__Exercise objective__:
Reproduce the lines below without changes, from the line containing "가 없게 됐다. 누구 말대로 '술 안마시는 윤석열' 이상도 이하도 아" through the line containing "강조해도 초록은 동색".

(Stored data entries)

▬▬▬▬▬▬

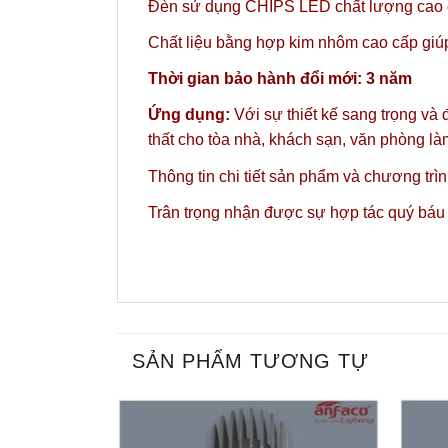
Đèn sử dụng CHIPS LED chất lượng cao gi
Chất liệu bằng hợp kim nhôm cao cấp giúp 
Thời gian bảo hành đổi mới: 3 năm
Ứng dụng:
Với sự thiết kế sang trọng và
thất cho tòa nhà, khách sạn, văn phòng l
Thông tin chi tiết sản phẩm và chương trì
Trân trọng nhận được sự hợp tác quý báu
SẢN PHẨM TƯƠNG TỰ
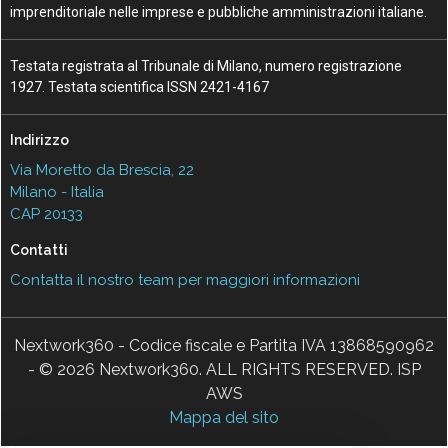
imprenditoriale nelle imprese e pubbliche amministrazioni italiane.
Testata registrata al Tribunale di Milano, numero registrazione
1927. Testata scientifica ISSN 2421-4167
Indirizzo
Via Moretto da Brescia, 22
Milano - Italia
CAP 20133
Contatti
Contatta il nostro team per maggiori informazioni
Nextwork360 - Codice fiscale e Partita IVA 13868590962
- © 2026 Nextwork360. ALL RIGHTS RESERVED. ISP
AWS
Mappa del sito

▬▬▬▬▬▬

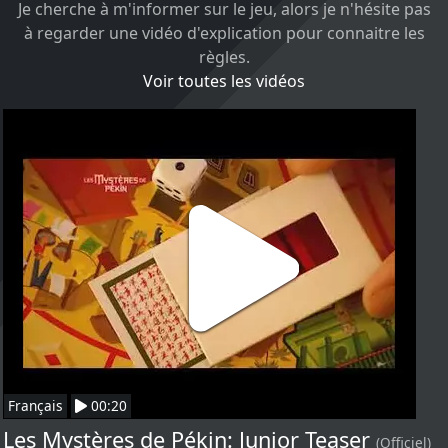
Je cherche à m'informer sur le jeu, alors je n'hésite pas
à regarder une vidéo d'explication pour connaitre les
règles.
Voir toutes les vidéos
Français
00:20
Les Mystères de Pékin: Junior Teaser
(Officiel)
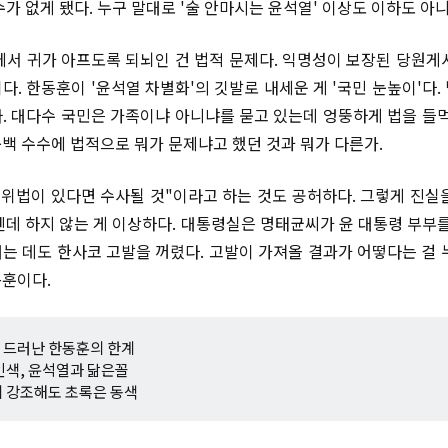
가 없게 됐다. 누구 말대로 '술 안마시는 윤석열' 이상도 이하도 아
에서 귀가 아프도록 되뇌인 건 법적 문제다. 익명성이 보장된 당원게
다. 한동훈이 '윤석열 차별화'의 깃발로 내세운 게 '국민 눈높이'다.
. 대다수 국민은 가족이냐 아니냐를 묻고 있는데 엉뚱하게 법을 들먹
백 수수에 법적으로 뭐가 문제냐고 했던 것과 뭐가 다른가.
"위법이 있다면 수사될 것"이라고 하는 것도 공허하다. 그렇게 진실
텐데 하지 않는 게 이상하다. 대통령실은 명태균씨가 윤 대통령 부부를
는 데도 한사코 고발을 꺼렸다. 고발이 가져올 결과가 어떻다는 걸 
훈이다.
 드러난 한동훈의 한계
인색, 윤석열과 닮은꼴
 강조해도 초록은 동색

▬▬▬▬▬▬

__Response to the task__:
가 없게 됐다. 누구 말대로 '술 안마시는 윤석열' 이상도 이하도 아
에서 귀가 아프도록 되뇌인 건 법적 문제다. 익명성이 보장된 당원게
다. 한동훈이 '윤석열 차별화'의 깃발로 내세운 게 '국민 눈높이'다.
. 대다수 국민은 가족이냐 아니냐를 묻고 있는데 엉뚱하게 법을 들먹
백 수수에 법적으로 뭐가 문제냐고 했던 것과 뭐가 다른가.
"위법이 있다면 수사될 것"이라고 하는 것도 공허하다. 그렇게 진실
텐데 하지 않는 게 이상하다. 대통령실은 명태균씨가 윤 대통령 부부를
는 데도 한사코 고발을 꺼렸다. 고발이 가져올 결과가 어떻다는 걸 
훈이다.
 드러난 한동훈의 한계
인색, 윤석열과 닮은꼴
 강조해도 초록은 동색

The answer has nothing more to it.